Problem description: Please copy each line of the records below that holds the word "énergie".
*** Extracted records ***
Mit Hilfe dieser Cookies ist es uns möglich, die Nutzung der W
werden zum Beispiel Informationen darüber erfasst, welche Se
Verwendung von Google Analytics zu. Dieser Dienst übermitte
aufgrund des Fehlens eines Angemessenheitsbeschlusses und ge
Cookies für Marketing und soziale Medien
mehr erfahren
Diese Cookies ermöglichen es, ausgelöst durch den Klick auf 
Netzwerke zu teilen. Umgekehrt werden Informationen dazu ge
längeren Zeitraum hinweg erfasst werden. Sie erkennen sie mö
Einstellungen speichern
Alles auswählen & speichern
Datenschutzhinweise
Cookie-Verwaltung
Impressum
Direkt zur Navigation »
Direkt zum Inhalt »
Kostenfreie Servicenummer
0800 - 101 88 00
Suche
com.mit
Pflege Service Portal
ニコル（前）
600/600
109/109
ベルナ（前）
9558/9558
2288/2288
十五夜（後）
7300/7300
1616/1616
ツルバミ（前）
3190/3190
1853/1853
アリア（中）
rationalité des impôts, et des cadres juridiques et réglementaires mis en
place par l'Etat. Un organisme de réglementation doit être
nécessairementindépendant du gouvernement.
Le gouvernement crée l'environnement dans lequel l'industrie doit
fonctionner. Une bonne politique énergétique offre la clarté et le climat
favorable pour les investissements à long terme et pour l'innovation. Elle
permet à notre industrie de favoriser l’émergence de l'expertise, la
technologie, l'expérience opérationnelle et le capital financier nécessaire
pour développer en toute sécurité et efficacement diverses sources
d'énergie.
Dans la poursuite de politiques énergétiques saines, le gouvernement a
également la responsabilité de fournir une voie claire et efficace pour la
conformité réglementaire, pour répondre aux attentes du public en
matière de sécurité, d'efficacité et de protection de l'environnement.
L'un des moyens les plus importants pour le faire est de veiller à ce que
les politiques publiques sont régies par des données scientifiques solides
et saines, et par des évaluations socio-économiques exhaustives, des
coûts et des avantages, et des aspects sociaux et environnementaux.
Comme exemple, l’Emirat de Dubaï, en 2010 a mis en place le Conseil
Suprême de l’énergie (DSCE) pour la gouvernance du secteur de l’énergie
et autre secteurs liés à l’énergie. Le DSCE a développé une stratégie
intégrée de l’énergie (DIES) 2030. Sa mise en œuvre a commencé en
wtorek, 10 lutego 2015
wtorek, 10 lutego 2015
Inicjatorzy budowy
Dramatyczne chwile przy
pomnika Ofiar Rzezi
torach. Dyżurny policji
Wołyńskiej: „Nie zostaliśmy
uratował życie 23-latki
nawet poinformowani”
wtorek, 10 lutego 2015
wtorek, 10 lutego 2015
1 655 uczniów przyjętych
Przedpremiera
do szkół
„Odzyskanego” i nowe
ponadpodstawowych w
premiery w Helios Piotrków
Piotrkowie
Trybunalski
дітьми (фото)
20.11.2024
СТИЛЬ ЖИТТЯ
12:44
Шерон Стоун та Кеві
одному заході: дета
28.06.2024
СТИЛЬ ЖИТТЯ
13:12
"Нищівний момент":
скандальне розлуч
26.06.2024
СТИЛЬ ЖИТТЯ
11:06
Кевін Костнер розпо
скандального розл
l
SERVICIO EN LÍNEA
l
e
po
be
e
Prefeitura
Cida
*** End of Extracted records ***
Result of this task:
d'énergie.
Suprême de l’énergie (DSCE) pour la gouvernance du secteur de l’énergie
et autre secteurs liés à l’énergie. Le DSCE a développé une stratégie
intégrée de l’énergie (DIES) 2030. Sa mise en œuvre a commencé en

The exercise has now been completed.